Tâche 1: Recopiez le passage du texte fourni compris entre « Je reçois chaque » et « a du succès. », ces deux bornes incluses.
Tâche 2: En quoi consiste la technique 10-10-10 décrite dans le texte fourni ?

Texte fourni:
Comment abordez-vous un livre, le lisez-vous en entier ou en diagonale ?

Je reçois chaque matin entre dix-neuf et trente-huit livres. Je commence par ceux dont le nom de l’auteur me dit quelque chose. J’utilise la technique 10-10-10 : dix pages au début, dix pages au milieu, dix pages à la fin. C’est une bonne méthode pour se faire une idée sur le style, le sujet, les personnages… Si je n’accroche pas, je ne le lis pas. Quand le roman m’accroche, je le lis en diagonale quand l’auteur est connu et je le lis en entier quand c’est un écrivain inconnu. Pendant l’été, je relis. Tous ceux qui critiquent les premiers romans le font avec beaucoup de sérieux car il est très important d’être honnête et de dire ce qui va ou ne va pas. Je suis très malheureuse quand je laisse passer un livre qui a du succès.

Données fournies:
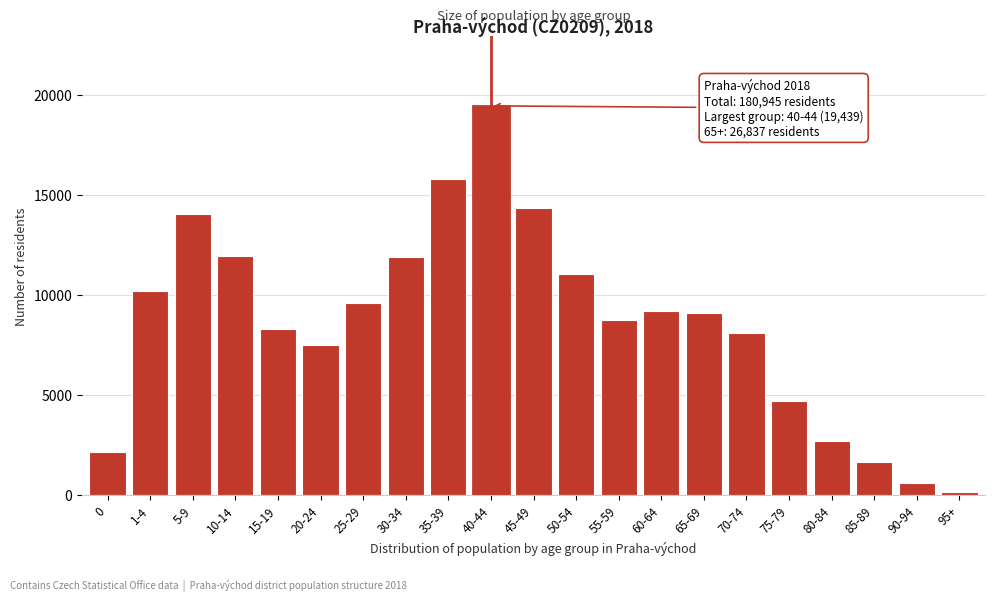

What is the greatest value displayed?

19439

Solution 1:
Je reçois chaque matin entre dix-neuf et trente-huit livres. Je commence par ceux dont le nom de l’auteur me dit quelque chose. J’utilise la technique 10-10-10 : dix pages au début, dix pages au milieu, dix pages à la fin. C’est une bonne méthode pour se faire une idée sur le style, le sujet, les personnages… Si je n’accroche pas, je ne le lis pas. Quand le roman m’accroche, je le lis en diagonale quand l’auteur est connu et je le lis en entier quand c’est un écrivain inconnu. Pendant l’été, je relis. Tous ceux qui critiquent les premiers romans le font avec beaucoup de sérieux car il est très important d’être honnête et de dire ce qui va ou ne va pas. Je suis très malheureuse quand je laisse passer un livre qui a du succès.

Solution 2: Elle consiste à lire dix pages au début, dix pages au milieu et dix pages à la fin.